Synthetic communities can also be used to test the role of particular ecological mechanisms, such as metabolic interactions, spatial heterogeneity (van Gestel et al., 2014) or induced cell death (Asally et al., 2012). As a pathway toward more systematic development of synthetic model MCs, we advocate building on the success of early microbiological studies in collecting data on specific model species under standardised culture conditions. In particular, we suggest that obtaining detailed physiological data (for example, kinetic growth parameters under different conditions) on a collection of ecologically relevant microbial model organisms, would greatly facilitate the community-wide construction of synthetic MCs. Although synthetic communities do not reproduce the full diversity and complexity of natural MCs, many of the principles of community organisation and dynamics, which we learn from them should be transferable to more complex MCs.
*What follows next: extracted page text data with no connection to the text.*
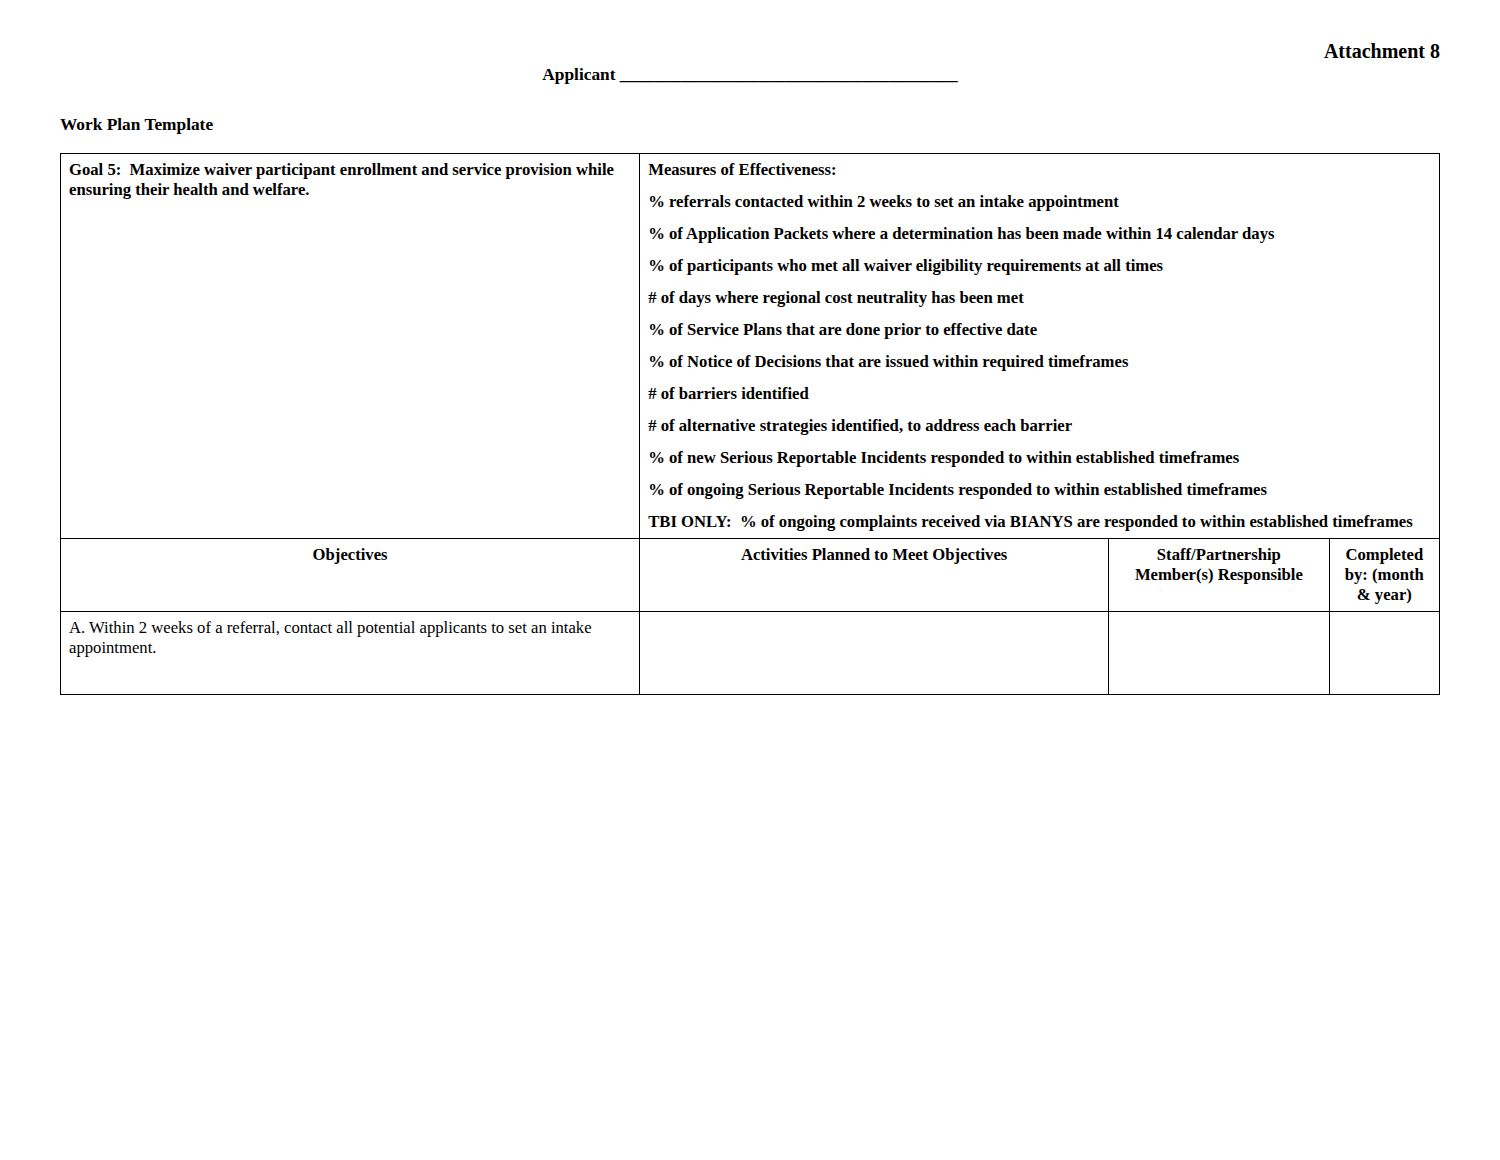Attachment 8
Applicant _______________________________________
Work Plan Template
| Goal 5: Maximize waiver participant enrollment and service provision while ensuring their health and welfare. | Measures of Effectiveness: % referrals contacted within 2 weeks to set an intake appointment % of Application Packets where a determination has been made within 14 calendar days % of participants who met all waiver eligibility requirements at all times # of days where regional cost neutrality has been met % of Service Plans that are done prior to effective date % of Notice of Decisions that are issued within required timeframes # of barriers identified # of alternative strategies identified, to address each barrier % of new Serious Reportable Incidents responded to within established timeframes % of ongoing Serious Reportable Incidents responded to within established timeframes TBI ONLY: % of ongoing complaints received via BIANYS are responded to within established timeframes |
| Objectives | Activities Planned to Meet Objectives | Staff/Partnership Member(s) Responsible | Completed by: (month & year) |
| A. Within 2 weeks of a referral, contact all potential applicants to set an intake appointment. | | | |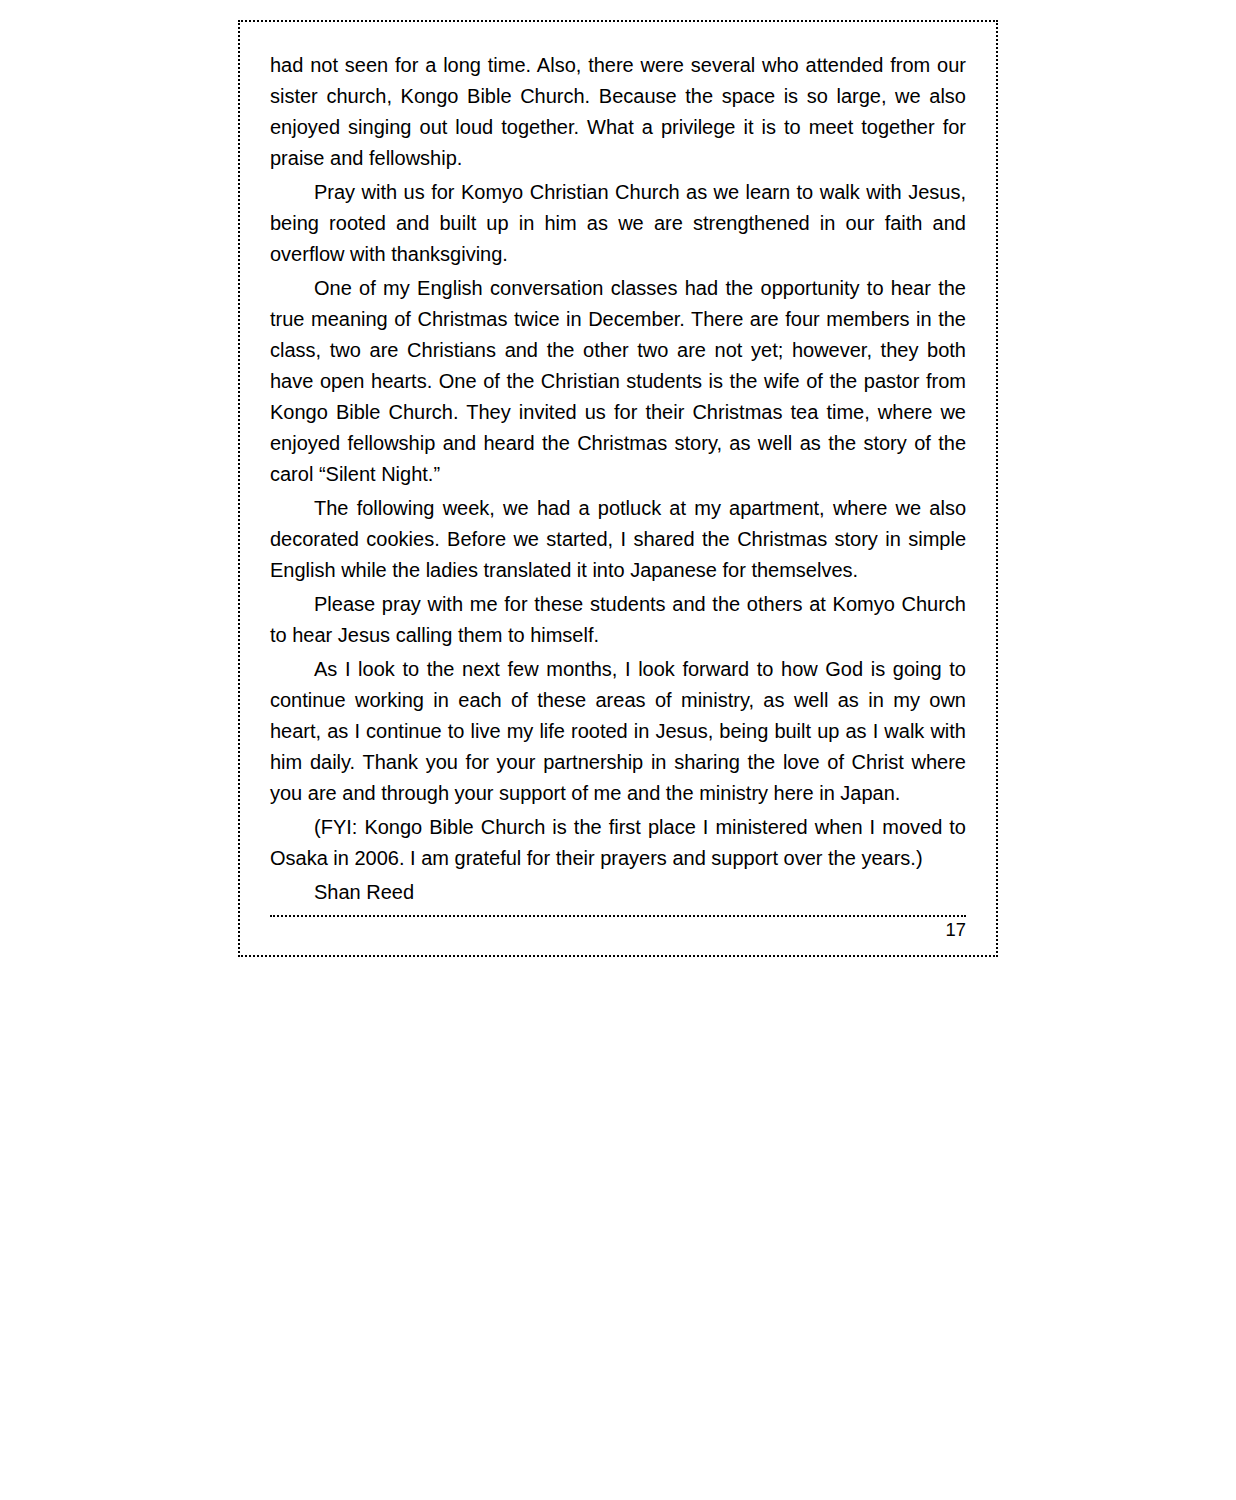had not seen for a long time. Also, there were several who attended from our sister church, Kongo Bible Church. Because the space is so large, we also enjoyed singing out loud together. What a privilege it is to meet together for praise and fellowship.
Pray with us for Komyo Christian Church as we learn to walk with Jesus, being rooted and built up in him as we are strengthened in our faith and overflow with thanksgiving.
One of my English conversation classes had the opportunity to hear the true meaning of Christmas twice in December. There are four members in the class, two are Christians and the other two are not yet; however, they both have open hearts. One of the Christian students is the wife of the pastor from Kongo Bible Church. They invited us for their Christmas tea time, where we enjoyed fellowship and heard the Christmas story, as well as the story of the carol “Silent Night.”
The following week, we had a potluck at my apartment, where we also decorated cookies. Before we started, I shared the Christmas story in simple English while the ladies translated it into Japanese for themselves.
Please pray with me for these students and the others at Komyo Church to hear Jesus calling them to himself.
As I look to the next few months, I look forward to how God is going to continue working in each of these areas of ministry, as well as in my own heart, as I continue to live my life rooted in Jesus, being built up as I walk with him daily. Thank you for your partnership in sharing the love of Christ where you are and through your support of me and the ministry here in Japan.
(FYI: Kongo Bible Church is the first place I ministered when I moved to Osaka in 2006. I am grateful for their prayers and support over the years.)
Shan Reed
17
As a stepping stone from simplified synthetic systems to natural MCs, and to address questions concerning contingency, functional redundancy, species diversity and variability and the nature of interactions in highly diverse, complex communities (Foster and Bell, 2012), microcosms provide an excellent platform (Figure 5). A microcosm consists of an environmental sample that is cultured in the lab under well-defined conditions. The microcosm often retains much of the compositional and functional diversity of the seed community, and may also have spatial structure, allowing, for example, for nutrient cycles and redox gradients (Pagaling et al., 2014). As microcosm experiments can be replicated, sampled and perturbed under well-controlled conditions, they provide an excellent bridge between the simplicity of synthetic model ecosystems and the complexity of MCs in the natural environment (Pagaling et al., 2014; Wolfe and Dutton, 2015). We also advocate performing experiments on a limited set of standardized microcosm communities; for example, the Winogradsky column, in which an aquatic sediment-water sample develops under lab conditions into a self-sustaining, vertically stratified, nutrient-cycling community.

Conclusions

Despite impressive advances in our knowledge of the species composition of MCs, we are still far from achieving the level of fundamental understanding of the dynamics and function of MCs that is needed to predict and control MC behaviour. Here, we have argued that the key to achieving this level of predictive understanding is the integrative development of mathematical models with experimental data collection and method development. There are considerable challenges associated with both experimental method development and data collection, and mathematical model building in the study of MCs. These challenges are intertwined, such that tackling them effectively requires an integrated approach. To advance toward this goal, we advocate increased interaction between empirical and theoretical scientists, as well as the development of well-defined model MCs that can act as test-beds for the integrative development of experimental and modelling approaches.

How can this best be achieved in practice? Although many of the points that we make here are addressed to individual scientists, interactions between empiricists and theoreticians should be facilitated by the continuation of community-wide activities like the recent 4-month programme ‘Understanding Microbial Communities’ held at the Isaac Newton for Mathematical Sciences at Cambridge University. Moreover, some of the developments, which we call for here, such as the extensive characterisation of specific model systems, can best be done by groups of scientists working together rather than by individual groups. Specific funding of such community-directed research activities, in parallel with individual research efforts, would be a very welcome development.